A singularidade do presidente dos Estados Unidos na
centralização da tomada de decisões em uma democracia
Trump é
um caso singular de centralização da tomada de decisões em uma democracia. Ele
personifica seu gabinete. Atua como titular das pastas da Fazenda, Relações
Exteriores e Justiça —para dizer o mínimo. Suas decisões são divulgadas em sua
própria rede social ao longo do dia. Ocorre que o sistema político
norte-americano é, ao contrário dos sistemas parlamentaristas unipartidários,
precisamente o tipo de arranjo institucional em que a centralização do poder
decisório não deveria ser possível, como
discuti aqui na coluna.
O sistema foi desenhado para dificultar a concentração de
autoridade e garantir freios e contrapesos robustos: combina um Judiciário
independente com forte capacidade de revisão judicial, um Legislativo bicameral
cujos mandatos são defasados no tempo, uma Presidência institucionalmente
limitada, um federalismo robusto e eleições legislativas de meio de mandato que
ampliam a responsividade do sistema à opinião pública e ao desempenho do
Executivo.
Mccubbins identificou um trade-off inerente
ao desenho institucional das democracias entre o que chama decisiveness
(capacidade de um sistema institucional de aprovar e implementar mudanças em
políticas) e resoluteness (capacidade do sistema de manter e sustentar essas
políticas ao longo do tempo). Sistemas com alta capacidade decisória tendem a
ser menos resilientes e mais vulneráveis à volatilidade institucional. Em
contraste, sistemas com baixa capacidade decisória frequentemente enfrentam
bloqueios decisórios e paralisia governamental.

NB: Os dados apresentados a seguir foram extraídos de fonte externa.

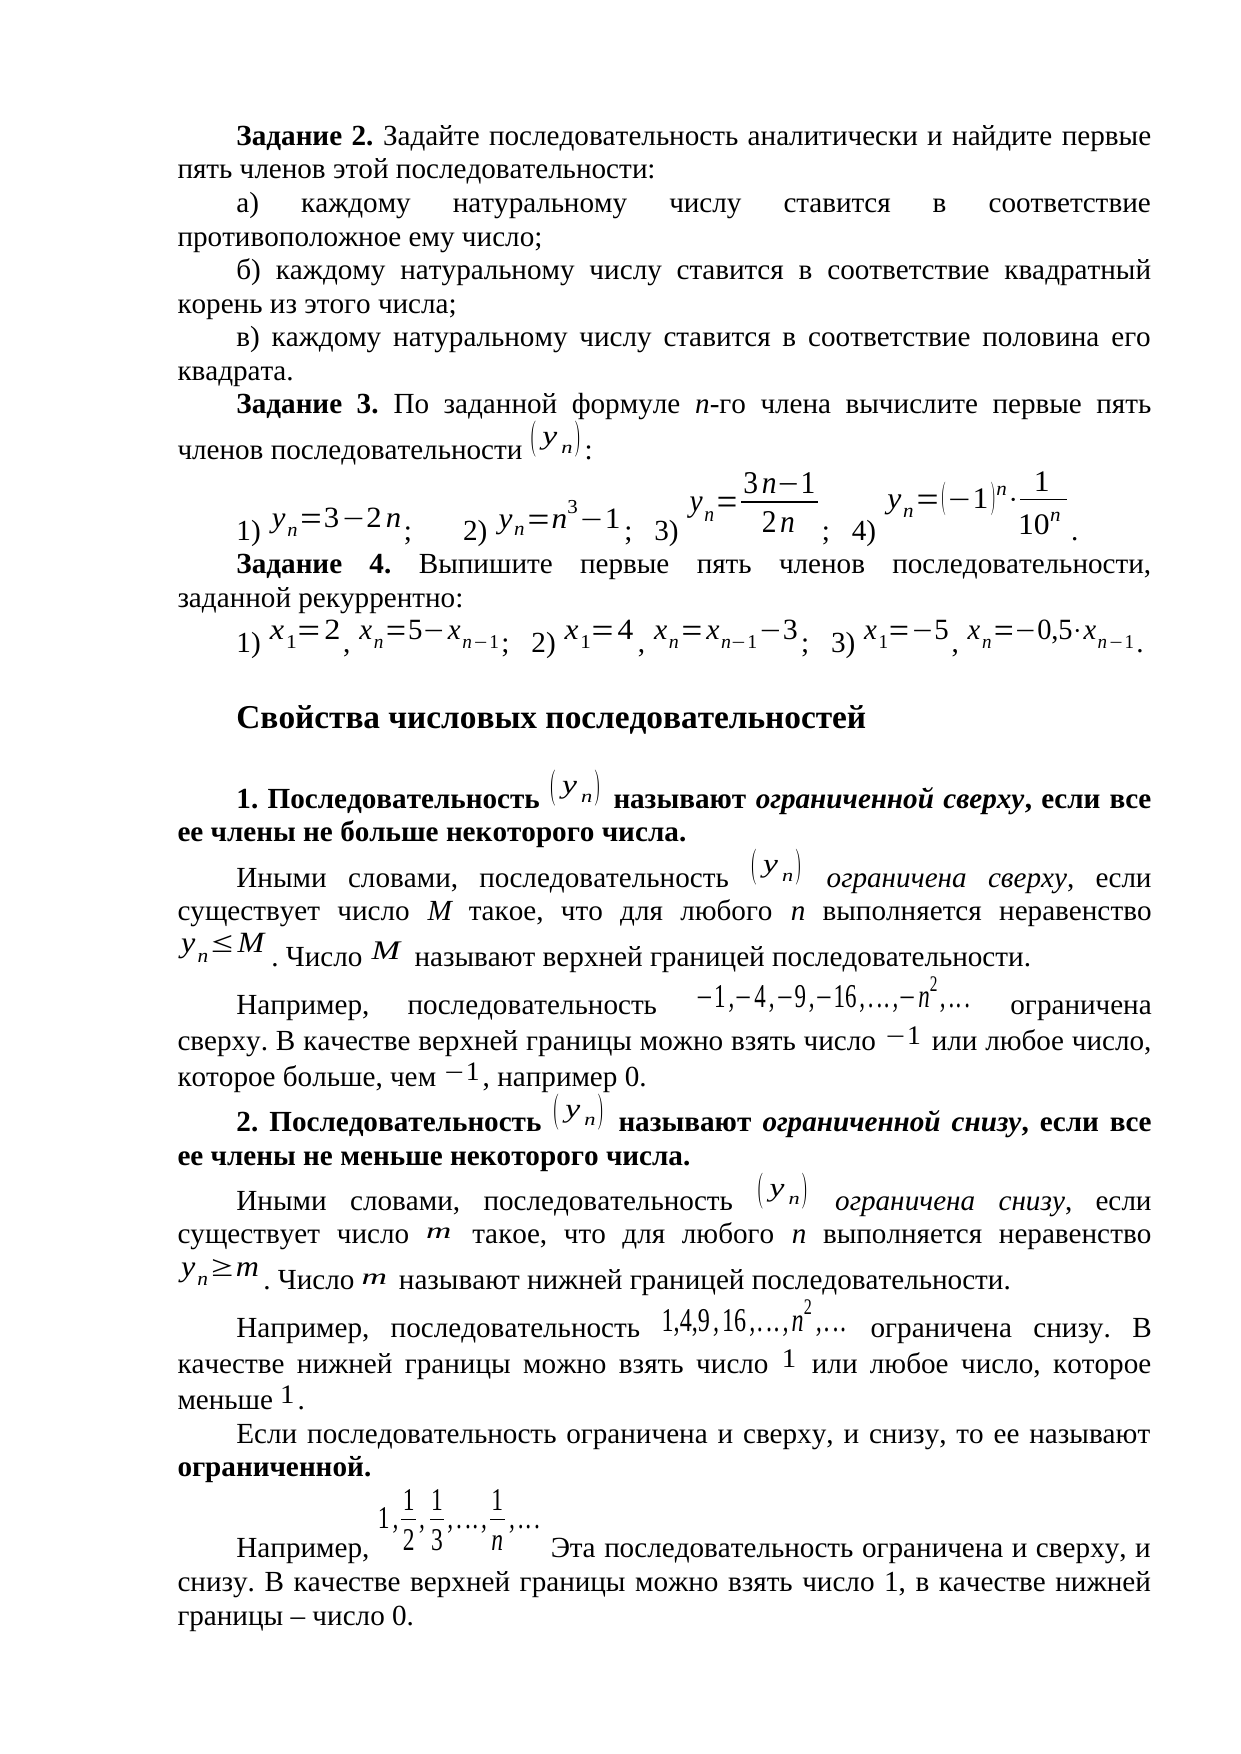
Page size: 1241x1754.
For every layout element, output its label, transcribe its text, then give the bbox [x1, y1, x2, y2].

text Например, последовательность ограничена сверху. В качестве верхней границы можно взять число или любое число, которое больше, чем , например 0. [177, 972, 1152, 1092]
text Задание 3. По заданной формуле n-го члена вычислите первые пять членов последовательности : [177, 386, 1152, 465]
text 1. Последовательность называют ограниченной сверху, если все ее члены не больше некоторого числа. [177, 769, 1152, 848]
text а) каждому натуральному числу ставится в соответствие противоположное ему число; [177, 185, 1152, 252]
text Иными словами, последовательность ограничена сверху, если существует число М такое, что для любого n выполняется неравенство . Число называют верхней границей последовательности. [177, 848, 1152, 972]
text Иными словами, последовательность ограничена снизу, если существует число такое, что для любого n выполняется неравенство . Число называют нижней границей последовательности. [177, 1171, 1152, 1296]
text Например, Эта последовательность ограничена и сверху, и снизу. В качестве верхней границы можно взять число 1, в качестве нижней границы – число 0. [177, 1483, 1152, 1631]
text Задание 2. Задайте последовательность аналитически и найдите первые пять членов этой последовательности: [177, 118, 1152, 185]
text 1) , ; 2) , ; 3) , . [177, 614, 1152, 659]
text Задание 4. Выпишите первые пять членов последовательности, заданной рекуррентно: [177, 547, 1152, 614]
text Например, последовательность ограничена снизу. В качестве нижней границы можно взять число или любое число, которое меньше . [177, 1296, 1152, 1416]
text б) каждому натуральному числу ставится в соответствие квадратный корень из этого числа; [177, 252, 1152, 319]
text Свойства числовых последовательностей [177, 697, 1152, 736]
text 2. Последовательность называют ограниченной снизу, если все ее члены не меньше некоторого числа. [177, 1092, 1152, 1171]
text в) каждому натуральному числу ставится в соответствие половина его квадрата. [177, 319, 1152, 386]
text Если последовательность ограничена и сверху, и снизу, то ее называют ограниченной. [177, 1416, 1152, 1483]
text 1) ; 2) ; 3) ; 4) . [177, 465, 1152, 547]
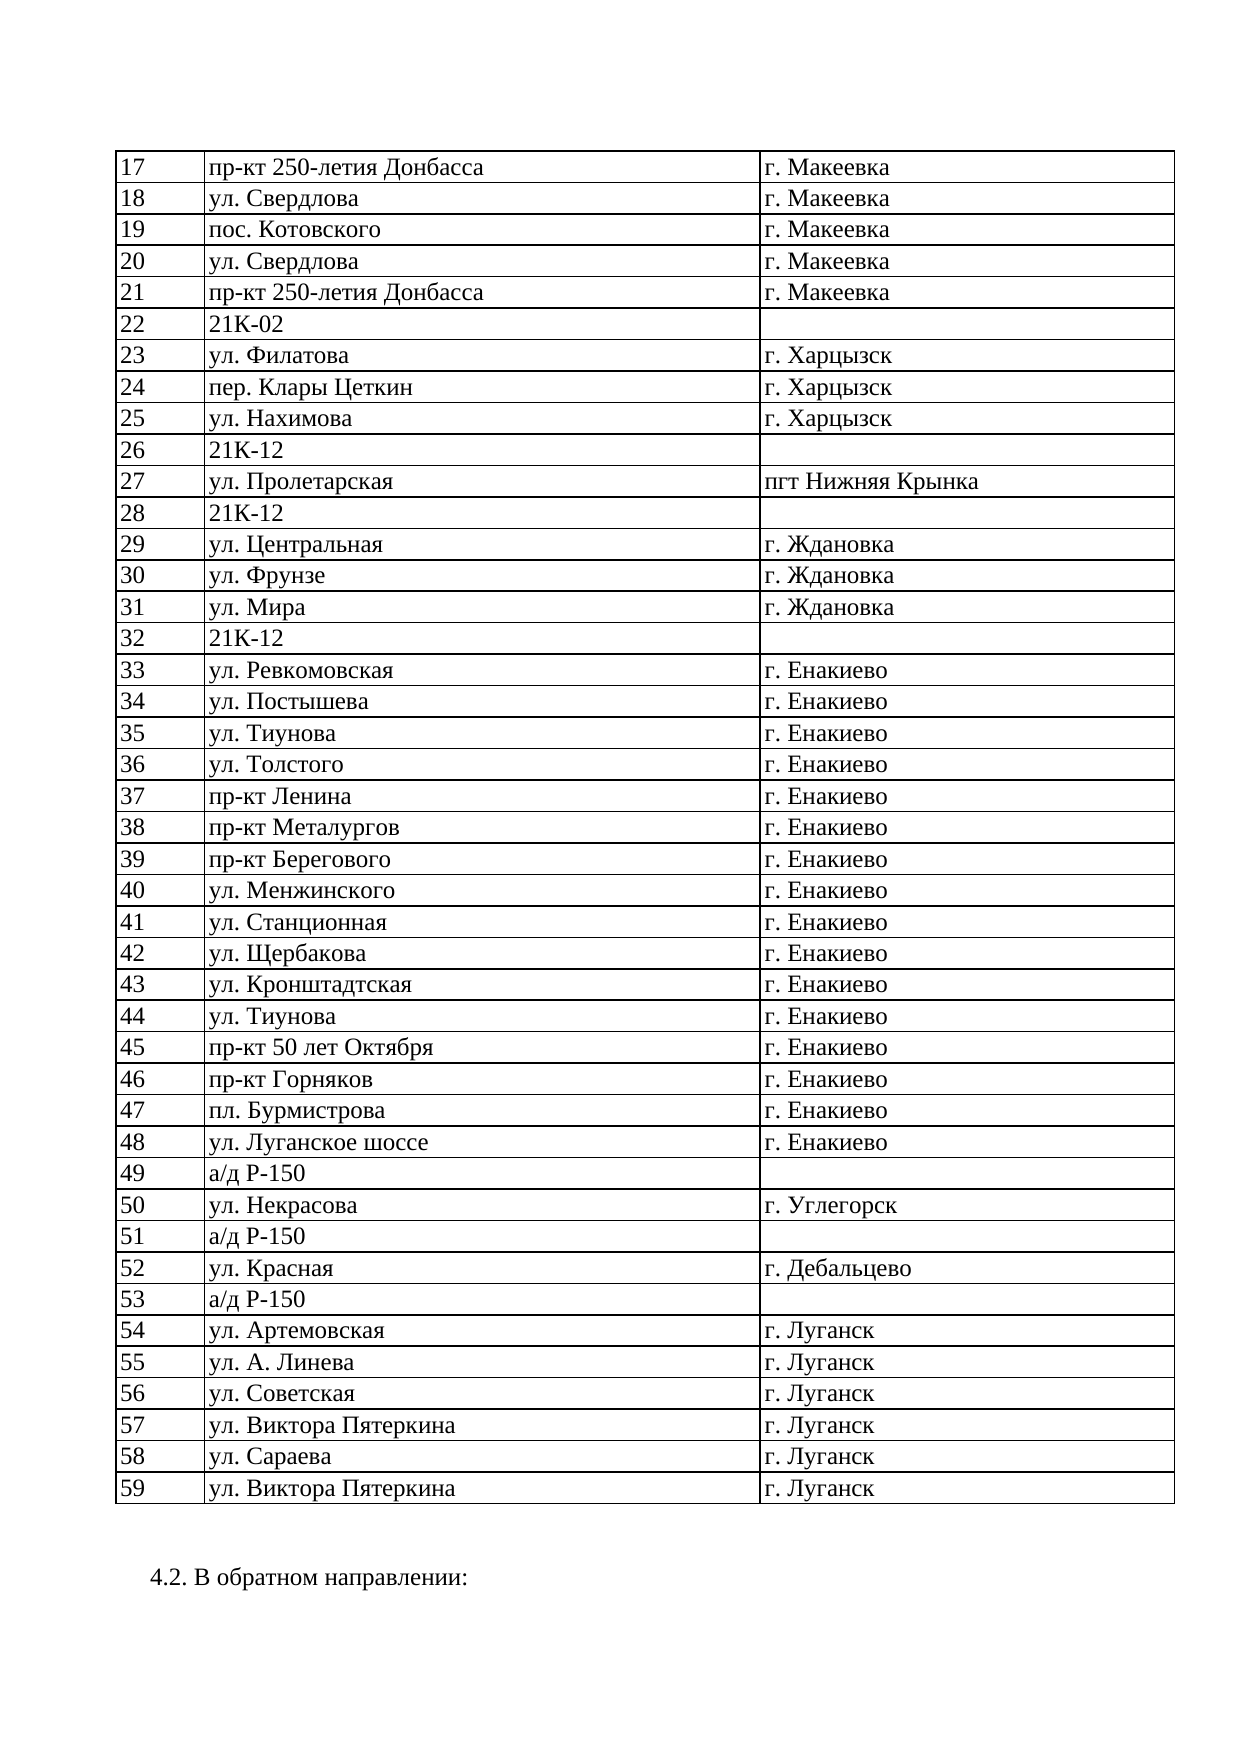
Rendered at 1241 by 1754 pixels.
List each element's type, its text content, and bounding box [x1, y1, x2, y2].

table_cell г. Ждановка [761, 592, 1174, 622]
table_cell ул. Тиунова [205, 1001, 759, 1031]
table_cell 30 [117, 561, 204, 590]
table_cell ул. А. Линева [205, 1347, 759, 1377]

O número e a localização institucional dos veto players
moldam esse equilíbrio entre capacidade decisória e estabilidade normativa.
Arranjos institucionais situados nos extremos desse espectro —seja com vetos
excessivos ou com concentração de poder— tendem a gerar disfunções
governativas, comprometendo a estabilidade democrática, seja pela incapacidade
de adaptação institucional, seja pela facilidade de captura do sistema por
lideranças de perfil autocrático. Sistemas altamente decisivos facilitam a aprovação
rápida de mudanças —inclusive aquelas que podem fragilizar a democracia—,
tornando-se mais suscetíveis à instabilidade política. Por outro lado, sistemas
com baixa capacidade decisória, ao se depararem com impasses institucionais
recorrentes, geram paralisia e um déficit de responsividade frente às demandas
sociais.
No presidencialismo, a forte separação de poderes tende a
limitar a capacidade decisória, pois distribui o poder entre diferentes atores
institucionais, exigindo algum consenso para aprovação de políticas. Já a
separação de propósitos —a divergência de preferências políticas entre os
atores que controlam as instituições— também reduz a capacidade decisória,
dificultando-o. O inverso —o alinhamento político entre os atores
institucionais— pode resultar na hegemonia de uma única força; no limite, na
eliminação dos pontos de veto que garantem freios e contrapesos ao Executivo.
A combinação do mandato das urnas (no colégio eleitoral e
voto popular), o controle das duas casas congressuais, a maioria na Suprema
Corte, as eleições de meio de mandato em 2026, e a proibição de mais uma
reeleição gera uma estrutura de incentivos que produz o decisionismo trumpista.